İstemeyerek de olsa kalktıktan hemen sonra yatağımı toplamaya koyuldum. Ertelersem eğer toplamayacağımı bildiğimden sonraya bırakmak istemiyordum. Üst tarafı turuncu alt tarafı gri çarşafın içindeki ince yorganı yatağın üzerine düzgünce serdikten sonra ikisi gri ikisi turuncu yastıkları da yorganın üzerine koydum. Turuncu, parlak ve baskın bir renk olmasına rağmen çok sevdiğimden evimin çoğu yerinde bu renkte eşyalar vardı.

Makyaj aynamın üzerinde duran tokamı alıp saçlarıma dağınık bir topuz yaptım ve ev terliklerimi de ayağıma giyip içeriye geçtim. Gün ışığının eve girmesini sağlamak için perdeleri açarken gözüm karşıdaki iki katlı beyaz binaya takıldı. Akabinde de Etem ile göz göze geldim. Yüzündeki sinirli ifadeyi aramızdaki mesafeye rağmen görebiliyordum.

İkinci katın balkonunda bir eliyle trabzanlara tutunurken diğer eliyle cep telefonunu kulağına yaslıyordu.

Elini trabzandan çekip siyah kumaş pantolonunun cebine koyduktan sonra bana, yüzündeki sert ifadeyi korurken başıyla selam verdi. Ben de ona aynı şekilde karşılık verip camın önünden hemen ayrıldım. Evlerimizin arasında on metre belki var belki yoktu. Bu nedenle onunla sürekli bu sahneyi yaşayacağımızı hissediyordum.

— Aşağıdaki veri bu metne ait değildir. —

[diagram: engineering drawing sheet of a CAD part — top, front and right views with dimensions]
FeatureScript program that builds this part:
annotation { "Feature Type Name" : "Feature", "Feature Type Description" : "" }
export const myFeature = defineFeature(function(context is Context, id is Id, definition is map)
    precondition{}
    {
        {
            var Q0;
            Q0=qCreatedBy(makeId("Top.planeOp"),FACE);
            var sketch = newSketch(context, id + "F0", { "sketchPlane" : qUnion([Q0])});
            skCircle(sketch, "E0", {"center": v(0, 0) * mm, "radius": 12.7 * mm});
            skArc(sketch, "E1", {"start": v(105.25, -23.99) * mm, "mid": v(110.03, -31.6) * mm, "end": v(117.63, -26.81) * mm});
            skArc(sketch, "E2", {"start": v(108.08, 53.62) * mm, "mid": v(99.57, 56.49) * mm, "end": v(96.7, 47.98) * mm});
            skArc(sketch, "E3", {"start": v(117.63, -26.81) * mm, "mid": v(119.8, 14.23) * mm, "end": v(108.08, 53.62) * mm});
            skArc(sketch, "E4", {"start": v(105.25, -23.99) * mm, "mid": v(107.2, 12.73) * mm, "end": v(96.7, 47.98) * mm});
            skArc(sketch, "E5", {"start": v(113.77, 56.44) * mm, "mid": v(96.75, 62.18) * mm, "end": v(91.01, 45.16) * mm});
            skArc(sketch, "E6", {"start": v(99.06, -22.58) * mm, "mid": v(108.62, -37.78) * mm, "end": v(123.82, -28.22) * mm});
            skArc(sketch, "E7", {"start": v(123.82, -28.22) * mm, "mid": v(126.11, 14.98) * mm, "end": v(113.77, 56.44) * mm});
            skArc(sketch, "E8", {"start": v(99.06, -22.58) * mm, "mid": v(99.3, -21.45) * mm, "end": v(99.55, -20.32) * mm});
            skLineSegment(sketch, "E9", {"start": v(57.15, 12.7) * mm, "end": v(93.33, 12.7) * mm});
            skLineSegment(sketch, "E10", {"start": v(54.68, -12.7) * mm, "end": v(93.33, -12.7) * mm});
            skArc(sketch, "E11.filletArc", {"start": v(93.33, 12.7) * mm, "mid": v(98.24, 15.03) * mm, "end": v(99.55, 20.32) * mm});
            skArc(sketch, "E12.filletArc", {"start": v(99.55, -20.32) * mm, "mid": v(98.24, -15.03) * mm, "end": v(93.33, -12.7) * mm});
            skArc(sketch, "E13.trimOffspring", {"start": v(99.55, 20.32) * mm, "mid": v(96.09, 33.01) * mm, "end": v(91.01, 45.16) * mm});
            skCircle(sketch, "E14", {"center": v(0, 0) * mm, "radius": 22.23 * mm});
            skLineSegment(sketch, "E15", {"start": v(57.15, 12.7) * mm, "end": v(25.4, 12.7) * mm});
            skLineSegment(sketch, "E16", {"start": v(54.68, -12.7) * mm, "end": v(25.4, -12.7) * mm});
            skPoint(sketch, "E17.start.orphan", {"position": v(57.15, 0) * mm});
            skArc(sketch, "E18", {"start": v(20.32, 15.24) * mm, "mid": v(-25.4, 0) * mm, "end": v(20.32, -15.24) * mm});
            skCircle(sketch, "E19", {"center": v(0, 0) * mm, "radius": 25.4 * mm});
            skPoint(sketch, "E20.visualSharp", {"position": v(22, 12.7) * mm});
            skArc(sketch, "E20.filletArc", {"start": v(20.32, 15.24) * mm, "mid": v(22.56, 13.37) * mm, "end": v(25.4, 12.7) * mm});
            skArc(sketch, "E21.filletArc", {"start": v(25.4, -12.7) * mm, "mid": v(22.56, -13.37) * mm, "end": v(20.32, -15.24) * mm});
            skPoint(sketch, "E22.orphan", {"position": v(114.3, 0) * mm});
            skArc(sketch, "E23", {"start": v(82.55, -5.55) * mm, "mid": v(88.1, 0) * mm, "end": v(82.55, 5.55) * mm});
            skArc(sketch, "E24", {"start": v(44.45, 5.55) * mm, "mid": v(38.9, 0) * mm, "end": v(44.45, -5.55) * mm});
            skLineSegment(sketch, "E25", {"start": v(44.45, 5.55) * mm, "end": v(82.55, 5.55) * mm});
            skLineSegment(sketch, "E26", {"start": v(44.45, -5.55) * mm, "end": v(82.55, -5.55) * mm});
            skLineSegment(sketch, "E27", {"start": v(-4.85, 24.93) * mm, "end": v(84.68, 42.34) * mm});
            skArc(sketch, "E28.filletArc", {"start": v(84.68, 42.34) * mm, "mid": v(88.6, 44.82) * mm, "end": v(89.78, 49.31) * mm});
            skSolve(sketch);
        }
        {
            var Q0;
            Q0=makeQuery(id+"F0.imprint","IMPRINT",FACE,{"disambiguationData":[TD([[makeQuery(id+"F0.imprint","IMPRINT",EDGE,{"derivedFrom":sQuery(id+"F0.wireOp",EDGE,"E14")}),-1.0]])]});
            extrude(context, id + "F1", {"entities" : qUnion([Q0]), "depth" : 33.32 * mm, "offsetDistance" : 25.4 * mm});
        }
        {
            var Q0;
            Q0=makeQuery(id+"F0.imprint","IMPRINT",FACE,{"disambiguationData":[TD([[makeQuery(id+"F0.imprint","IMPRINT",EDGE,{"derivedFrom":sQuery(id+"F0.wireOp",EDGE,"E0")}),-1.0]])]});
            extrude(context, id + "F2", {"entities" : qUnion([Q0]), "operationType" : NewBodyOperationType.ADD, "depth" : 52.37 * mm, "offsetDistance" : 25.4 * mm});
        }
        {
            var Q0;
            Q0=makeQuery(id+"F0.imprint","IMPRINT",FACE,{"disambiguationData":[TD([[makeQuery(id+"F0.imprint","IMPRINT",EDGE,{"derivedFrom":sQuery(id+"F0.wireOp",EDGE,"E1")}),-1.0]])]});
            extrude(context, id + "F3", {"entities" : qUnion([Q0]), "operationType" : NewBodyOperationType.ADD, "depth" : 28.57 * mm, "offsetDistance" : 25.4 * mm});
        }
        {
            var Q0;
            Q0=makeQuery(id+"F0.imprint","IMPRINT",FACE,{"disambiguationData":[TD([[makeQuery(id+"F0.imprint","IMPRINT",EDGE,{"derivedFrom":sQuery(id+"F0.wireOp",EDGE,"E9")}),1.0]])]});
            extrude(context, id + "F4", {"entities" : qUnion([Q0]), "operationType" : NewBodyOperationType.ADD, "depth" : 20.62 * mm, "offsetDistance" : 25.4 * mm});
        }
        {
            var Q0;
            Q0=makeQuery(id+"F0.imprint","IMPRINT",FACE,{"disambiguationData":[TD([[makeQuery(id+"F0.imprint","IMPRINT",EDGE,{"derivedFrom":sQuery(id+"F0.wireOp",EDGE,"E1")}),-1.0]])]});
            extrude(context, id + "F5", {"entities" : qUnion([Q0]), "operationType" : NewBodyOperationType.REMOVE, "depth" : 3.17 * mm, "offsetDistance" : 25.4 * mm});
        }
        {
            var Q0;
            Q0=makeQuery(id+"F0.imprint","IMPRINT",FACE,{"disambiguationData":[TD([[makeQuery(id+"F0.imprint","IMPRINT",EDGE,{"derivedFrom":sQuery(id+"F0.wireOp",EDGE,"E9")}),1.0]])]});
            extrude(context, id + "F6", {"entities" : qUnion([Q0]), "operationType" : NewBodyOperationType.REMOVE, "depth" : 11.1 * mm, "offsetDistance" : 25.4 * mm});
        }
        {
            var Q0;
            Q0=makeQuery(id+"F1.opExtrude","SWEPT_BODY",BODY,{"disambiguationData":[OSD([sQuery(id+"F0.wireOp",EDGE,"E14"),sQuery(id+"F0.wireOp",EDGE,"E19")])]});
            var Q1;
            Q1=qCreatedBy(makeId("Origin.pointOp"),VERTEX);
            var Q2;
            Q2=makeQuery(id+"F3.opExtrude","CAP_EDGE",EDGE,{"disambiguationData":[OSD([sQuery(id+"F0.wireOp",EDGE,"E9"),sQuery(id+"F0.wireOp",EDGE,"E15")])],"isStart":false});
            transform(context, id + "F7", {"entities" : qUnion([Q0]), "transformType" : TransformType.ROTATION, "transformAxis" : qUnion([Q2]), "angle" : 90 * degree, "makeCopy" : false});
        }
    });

Öfkeli duruşunun nedenini merak etsem de beni ilgilendirmeyen bir durum olduğundan fazla düşünmenin de bir anlamı yoktu.

Mutfağa girdiğimde kendime çay yapmak için ısıtıcıya su koydum ve çalıştırdım. Su ısınırken zeytin ve peyniri tabaklara koyup masaya yerleştirdim. Dün akşam aldığım ekmeği de dilimleyip ekmek sepetine koydum. Du ısındığında sallama çayı kupaya koydum ve üzerine sıcak suyu ekledim. Yeni uyandığımda fazla iştahım olmadığından başka bir şeye ihtiyaç duymamıştım.

Fazla uzun sürmeyen kahvaltımdan sonra mutfağa toplayıp üzerimi değiştirmek için odama geçtim. Kısa bir düşünme ve arayıştan sonra beyaz gömlek ve kot pantolonda karar kılmıştım. Giyindikten sonra saçlarımı tarayıp serbest bıraktım. Yaz kış kuru olan cildim için nemlendirici kullandıktan sonra rimel ve dudak parlatıcısı da sürdüm. Takı kutumdan gözüme çarpan bir kaç yüzüğü taktıktan sonra hazırdım.

Yatağın hemen yanındaki komodinin üzerinde olan telefonumu herhangi bir bildirim gelip gelmediğini kontrol etmek için elime aldım. Ferhat'tan iki tane sesli mesaj vardı.

Dün akşam babamla konuştuğumda çocukların gelmesine izin vereceğini ama pazartesi akşamı katılmaları gereken bir davetten dolayı salı günü burada olabileceklerini söylemişti. Bugün cumartesiydi ve üç gün son sonra onları görebilicektim. Okullar tatil olduğunda eski görev yerimden hemen ayrılamamıştım. Tayin işlemleri ve oradaki evimi kapatmak biraz zamanımı almış o yüzdende Karakurt Mahallesi'ne gelmem de gecikmişti. Bunun yanı sıra aile üyelerimle de ayrı kalmıştım. Gerçekten, özellikle de kardeşlerimi çok özlemiştim.